-- Data for analysis follows --

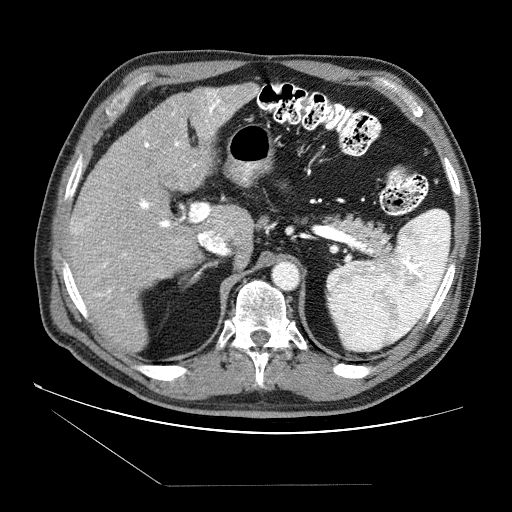
Contrast-enhanced abdominal CT (liver protocol), one axial slice; position 49 of 87 along the scan axis; reconstruction kernel STANDARD; 120 kVp; soft-tissue window (W 400 / L 40 HU); 2.5 mm slice thickness; 512 × 512 image matrix, field of view 400 × 400 mm. From the clinical record (not read from this slice): diagnosis: hepatocellular carcinoma (patient treated with transarterial chemoembolisation; whether this scan precedes or follows treatment is not stated here); TNM stage (as recorded): Stage-II; Child-Pugh class: B; tumour differentiation: no biopsy; tumour nodularity: multinodular.
Annotated regions visible in this slice (semi-automatic segmentation, software-assisted and operator-edited):
- liver parenchyma outside the tumour (the mass and vessels are separate outlines, so this box may not span the whole liver): box from (x=66, y=84) to (x=258, y=351) px
- mass: (x=69, y=217)–(x=86, y=234)
- portal vein: (x=86, y=88)–(x=256, y=297)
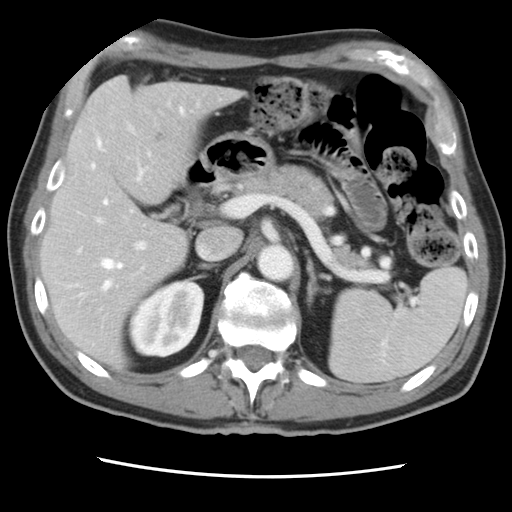
Contrast-enhanced abdominal CT, one axial slice. Position 50 of 83 along the scan axis. 120 kVp. Soft-tissue window (W 400 / L 40 HU). 512 × 512 image matrix, field of view 321 × 321 mm. Case-level facts recorded for this patient, not image findings: patient: female, age 79 years at operation; diagnosis: colorectal cancer liver metastases, imaged before liver resection; multiple liver metastases: yes; largest metastasis: 3.5 cm; chemotherapy before resection: yes.
Structures marked on this image (expert manual segmentation):
- hepatic veins: bounding box <92,108,184,290> (left, top, right, bottom; pixels)
- liver: <43,78,237,366>
- planned liver remnant (the part of the liver to remain after resection): <43,137,188,366>
- portal vein (with intrahepatic branches): <77,153,230,254>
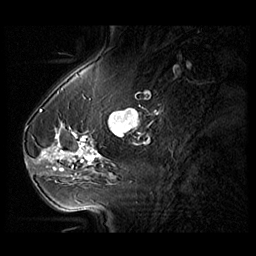
Breast MRI (dynamic contrast-enhanced), one sagittal slice. Position 35 of 104 along the scan axis. 3 images stored at this slice position (order not interpretable as contrast timing). 1.5 T. TE 1.3 ms, TR 5.5 ms. 256 × 256 image matrix. Female patient, age 54 years. Case-level facts recorded for this patient, not image findings: setting: breast cancer imaged before/during neoadjuvant chemotherapy; receptor status: HR-positive, HER2-negative.
Outlined on this slice (semi-automatic segmentation, software-assisted and operator-edited):
- analysis volume of interest (the breast-tissue region the enhancement analysis was run in; not a lesion): bounding box (x1, y1, x2, y2) in pixels: (28, 127, 104, 182)
- tumour enhancement mask (voxels above the 140 % enhancement threshold inside the analysis volume of interest): (39, 133, 98, 171)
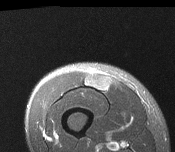
MRI of an extremity soft-tissue mass, one axial slice. Slice 37 of 116 in the series (ordered by position). T2-weighted fat-saturated. MR volume resampled by the dataset authors to the PET/CT grid (not the native acquisition matrix). 3.27 mm slice thickness. 175 × 152 image matrix, field of view 171 × 148 mm. Male patient. Case-level facts recorded for this patient, not image findings: histological type: pleiomorphic leiomyosarcoma; grade: intermediate; site of the primary tumour: right thigh.
Annotated regions visible in this slice (expert contour drawn on MRI and transferred to this co-registered scan by the dataset authors):
- gross tumour volume including surrounding oedema: bounding box (x1, y1, x2, y2) in pixels: (85, 76, 109, 91)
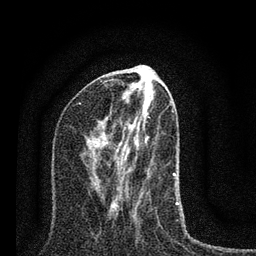
Breast MRI (dynamic contrast-enhanced), one axial slice. Position 37 of 80 along the scan axis. Cropped to one breast. Dynamic contrast-enhanced series, time point 2 of 7 at this slice position (early post-contrast). 3 T. TE 2.2 ms, TR 6 ms. 2 mm slice thickness. 256 × 256 image matrix, field of view 140 × 140 mm. Female patient.
Annotated regions visible in this slice (semi-automatically segmented with operator editing):
- enhancing-tissue mask used for the functional tumour volume (all voxels passing the contrast-enhancement thresholds inside the analysis volume; usually the tumour): bounding box <79,102,178,209> (left, top, right, bottom; pixels)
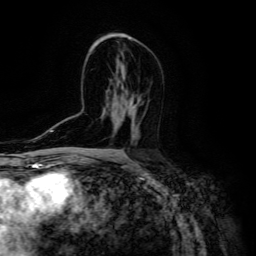
Breast MRI (dynamic contrast-enhanced), one axial slice; position 80 of 134 along the scan axis; cropped to one breast; dynamic contrast-enhanced series, time point 2 of 6 at this slice position (early post-contrast); 3 T; TE 4.7 ms, TR 8.9 ms; 1.2 mm slice thickness; 256 × 256 image matrix, field of view 180 × 180 mm. Female patient.
Outlined on this slice (semi-automatic segmentation, software-assisted and operator-edited):
- enhancing-tissue mask used for the functional tumour volume (all voxels passing the contrast-enhancement thresholds inside the analysis volume; usually the tumour): bounding box <129,115,137,141> (left, top, right, bottom; pixels)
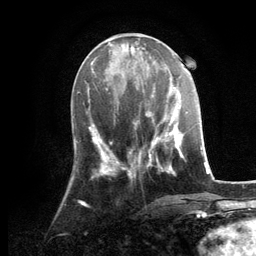
Breast MRI, one axial slice; slice 46 of 134 in the series (ordered by position); cropped to one breast; dynamic contrast-enhanced series, time point 2 of 6 at this slice position (early post-contrast); 3 T; TE 2.8 ms, TR 7.3 ms; 1.2 mm slice thickness; 256 × 256 image matrix, field of view 180 × 180 mm. Female patient.
Outlined on this slice (semi-automatic segmentation, software-assisted and operator-edited):
- enhancing-tissue mask used for the functional tumour volume (all voxels passing the contrast-enhancement thresholds inside the analysis volume; usually the tumour): bounding box (x1, y1, x2, y2) in pixels: (128, 88, 181, 176)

-- Data for analysis concluded --

# What needs to be done
Set down word for word the lines from the opening of the entries above through the line that contains "Contrast-enhanced abdominal CT, one", and omit every picture.

# Task answer
Contrast-enhanced abdominal CT (liver protocol), one axial slice; position 49 of 87 along the scan axis; reconstruction kernel STANDARD; 120 kVp; soft-tissue window (W 400 / L 40 HU); 2.5 mm slice thickness; 512 × 512 image matrix, field of view 400 × 400 mm. From the clinical record (not read from this slice): diagnosis: hepatocellular carcinoma (patient treated with transarterial chemoembolisation; whether this scan precedes or follows treatment is not stated here); TNM stage (as recorded): Stage-II; Child-Pugh class: B; tumour differentiation: no biopsy; tumour nodularity: multinodular.
Annotated regions visible in this slice (semi-automatic segmentation, software-assisted and operator-edited):
- liver parenchyma outside the tumour (the mass and vessels are separate outlines, so this box may not span the whole liver): box from (x=66, y=84) to (x=258, y=351) px
- mass: (x=69, y=217)–(x=86, y=234)
- portal vein: (x=86, y=88)–(x=256, y=297)
Contrast-enhanced abdominal CT, one axial slice. Position 50 of 83 along the scan axis. 120 kVp. Soft-tissue window (W 400 / L 40 HU). 512 × 512 image matrix, field of view 321 × 321 mm. Case-level facts recorded for this patient, not image findings: patient: female, age 79 years at operation; diagnosis: colorectal cancer liver metastases, imaged before liver resection; multiple liver metastases: yes; largest metastasis: 3.5 cm; chemotherapy before resection: yes.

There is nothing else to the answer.